Buck: For the Record

Buck Owens, the flashy rhinestone cowboy of Hee Haw fame and singer of hits like Act Naturally, died of heart failure, Saturday, March 25th at his home in Bakersfield. He was 76.
Buck had undergone throat cancer surgery in 1993 and was hospitalized with pneumonia in 1997.
Buck, who played red, white and blue guitar, shaped country music with a phenomenal string of more than 20 No. 1 records, most released from the mid-1960s to the mid-1970s.
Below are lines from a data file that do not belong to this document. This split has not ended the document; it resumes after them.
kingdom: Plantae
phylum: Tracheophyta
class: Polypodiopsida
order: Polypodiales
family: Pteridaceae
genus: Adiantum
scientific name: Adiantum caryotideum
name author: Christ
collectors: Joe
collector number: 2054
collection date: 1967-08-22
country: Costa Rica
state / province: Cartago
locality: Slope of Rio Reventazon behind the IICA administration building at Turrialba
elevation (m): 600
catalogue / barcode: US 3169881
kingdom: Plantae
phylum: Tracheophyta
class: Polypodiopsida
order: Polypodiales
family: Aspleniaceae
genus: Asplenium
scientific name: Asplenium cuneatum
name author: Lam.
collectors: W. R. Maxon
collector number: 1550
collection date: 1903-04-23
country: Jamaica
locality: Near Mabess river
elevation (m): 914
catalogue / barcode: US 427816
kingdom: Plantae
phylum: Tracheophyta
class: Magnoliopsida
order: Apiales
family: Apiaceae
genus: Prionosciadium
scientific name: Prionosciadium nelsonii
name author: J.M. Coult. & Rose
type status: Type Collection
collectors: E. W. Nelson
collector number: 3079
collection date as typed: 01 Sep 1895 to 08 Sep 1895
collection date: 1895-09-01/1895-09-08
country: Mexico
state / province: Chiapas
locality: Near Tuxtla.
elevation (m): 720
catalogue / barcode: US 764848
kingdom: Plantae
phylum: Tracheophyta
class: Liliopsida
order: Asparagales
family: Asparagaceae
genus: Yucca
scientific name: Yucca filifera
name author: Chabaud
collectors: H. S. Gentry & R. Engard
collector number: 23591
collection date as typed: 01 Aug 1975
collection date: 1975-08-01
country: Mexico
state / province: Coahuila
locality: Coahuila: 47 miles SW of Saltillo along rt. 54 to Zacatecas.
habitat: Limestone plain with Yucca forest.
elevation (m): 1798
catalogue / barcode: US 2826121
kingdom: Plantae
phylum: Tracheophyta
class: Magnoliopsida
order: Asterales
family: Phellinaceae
He was elected to the Country Music Hall of Fame in 1996.
Among his biggest hits were Together Again (also recorded with Emmylou Harris), I've Got a Tiger by the Tail, Love's Gonna Live Here, My Heart Skips a Beat and Waitin' in Your Welfare Line.
In 1988 he had another No. 1 record, Streets of Bakersfield, with Dwight Yoakam.
Ringo Starr of the Beatles, recorded Act Naturally twice, singing lead on the Beatles' 1965 version and recording it as a duet with Buck in 1989. The song was written by Johnny Russell and Voni Morrison and tells of a poor soul who foresees a movie career playing "a man who's sad and lonely, and all I gotta do is act naturally. ... Might win an Oscar, you can never tell."
Along with the music, Buck was a co-host of Hee Haw from 1969 to 1986. He and guitarist Roy Clark had a lot of fun with country music and hayseed humor.
Alvis Edgar Owens Jr. was born in 1929 outside Sherman, Texas, the son of a sharecropper; during the Depression, the family moved to Arizona.
And here’s a strange: Buck Owens told TV's Great American Country during an interview last year that "this is the last one of these things I'm ever going to do." That turned out to be true.
GAC has put together interview highlights and country singers' reactions to Buck's death into one episode of Country Music Across America, called Buck Owens: The Final Conversation. Check GMC for running times.
For more information, go to www.buckowens.com.

1 Comments:

At 4:10 PM CDT, Blogger Jerry550 said...

He was the only Country artist to have a song covered by the Beatles. I wonder how Gordie Tapp and Don Harron are doing?